Step size for trapezoidal?

Question

I feel a bit lost with this problem. I've looked into Romberg integration a bit and tried to apply it here, but haven't been able to conclude anything. I also read somewhere that there is a correlation between the difference, $T(2h) - T(h)$, and the step size $h$, but I'm not sure what that correlation is. For example, the difference is $0.0008 = 8*10^{-4}$ and I know the error for the trapezoidal rule is $\mathcal{O}{(h^2)}$. My question is can this information be used in order to answer the question and if so, how?

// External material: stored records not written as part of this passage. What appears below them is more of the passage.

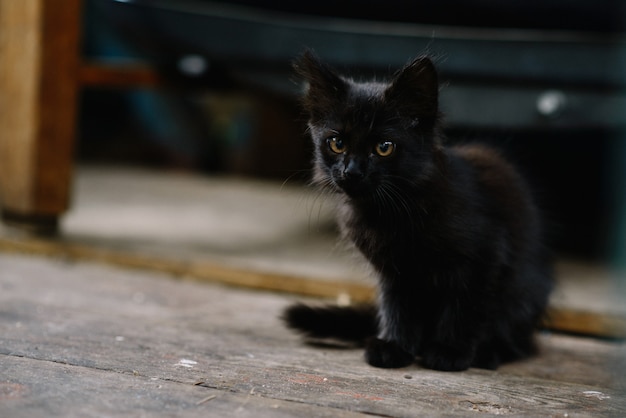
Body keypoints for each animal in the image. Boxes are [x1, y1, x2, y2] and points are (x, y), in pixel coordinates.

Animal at [282, 50, 552, 370]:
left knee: (517, 338)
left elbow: (465, 306)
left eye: (384, 147)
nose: (352, 172)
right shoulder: (394, 273)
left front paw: (449, 351)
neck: (391, 211)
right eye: (336, 143)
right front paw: (395, 347)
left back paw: (488, 352)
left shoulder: (483, 256)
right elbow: (398, 308)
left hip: (523, 294)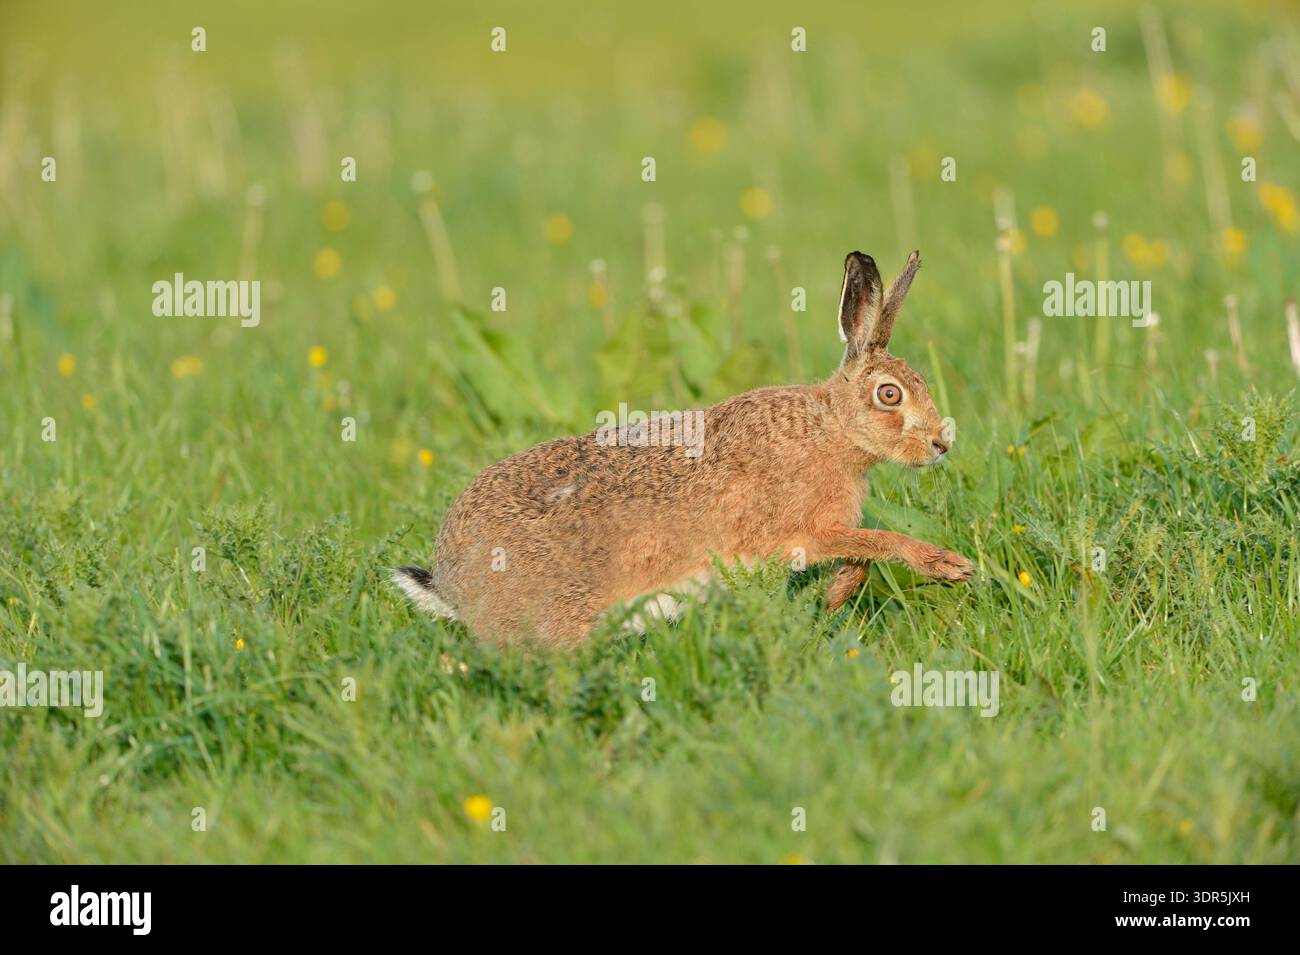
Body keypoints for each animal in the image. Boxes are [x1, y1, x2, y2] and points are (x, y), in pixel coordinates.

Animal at [394, 250, 974, 649]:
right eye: (890, 394)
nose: (941, 444)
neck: (833, 430)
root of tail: (452, 582)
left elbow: (860, 557)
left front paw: (831, 600)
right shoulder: (803, 531)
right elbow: (878, 542)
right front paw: (949, 566)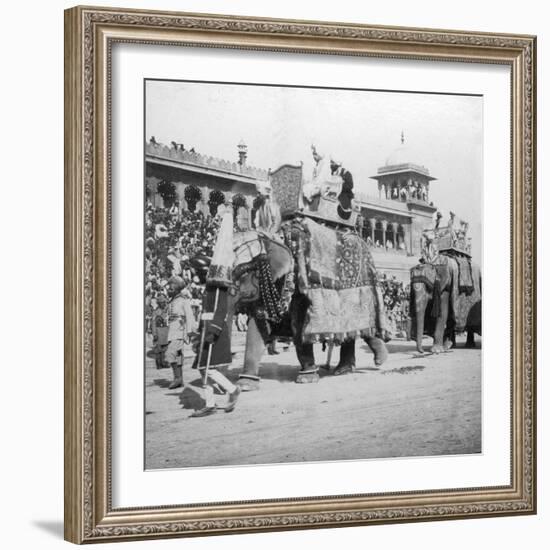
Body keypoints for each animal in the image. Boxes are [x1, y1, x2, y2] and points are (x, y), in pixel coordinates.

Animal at [229, 216, 392, 392]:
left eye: (243, 271)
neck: (275, 237)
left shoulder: (299, 284)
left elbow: (299, 327)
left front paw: (306, 378)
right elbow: (258, 325)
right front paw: (245, 384)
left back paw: (378, 359)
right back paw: (345, 369)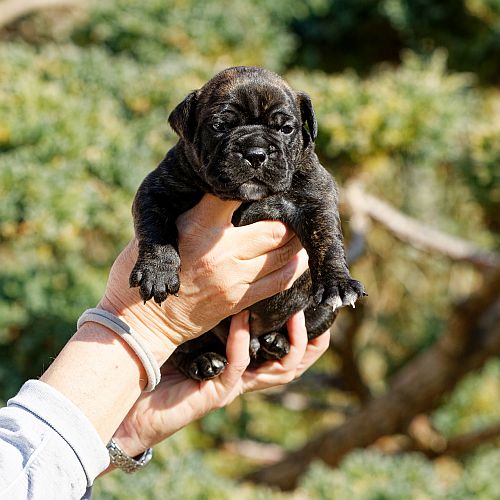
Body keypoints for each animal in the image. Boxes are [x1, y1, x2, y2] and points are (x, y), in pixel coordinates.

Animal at [129, 66, 365, 380]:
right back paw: (204, 360)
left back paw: (277, 343)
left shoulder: (317, 196)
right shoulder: (157, 189)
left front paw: (337, 282)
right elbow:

If not, I'd appreciate any guidance.

$\textbf{The problem}$

The integral $\int_{0}^{1}\sqrt{\frac{1}{2}+2e^{-x}sin(2x^2)}dx$ has been approximated using the step sizes $0.2$ and $0.1$. The result was $T(0.2)=1.6426, T(0.1)=1.6418$. What step size, $h$ (approximately), should be used in order to get an error less than $8*10^{-8}$ with the least amount of work?

1. $10^{-2}$
2. $10^{-3}$
3. $10^{-4}$
4. $10^{-5}$
5. $10^{-6}$

Answer 1

We know that the error is (dropping higher-order terms)

$$E(r) = Ch^2$$

for some constant C. We also know that $E(0.2) - E(0.1) = 0.0008$, thus $C=\frac{8}{3}\cdot 10^{-2}$.

Now, we need h such that $E(h) < 8 \cdot 10^{-8}$, hence $h ^2 < 3 \cdot 10^{-6}$.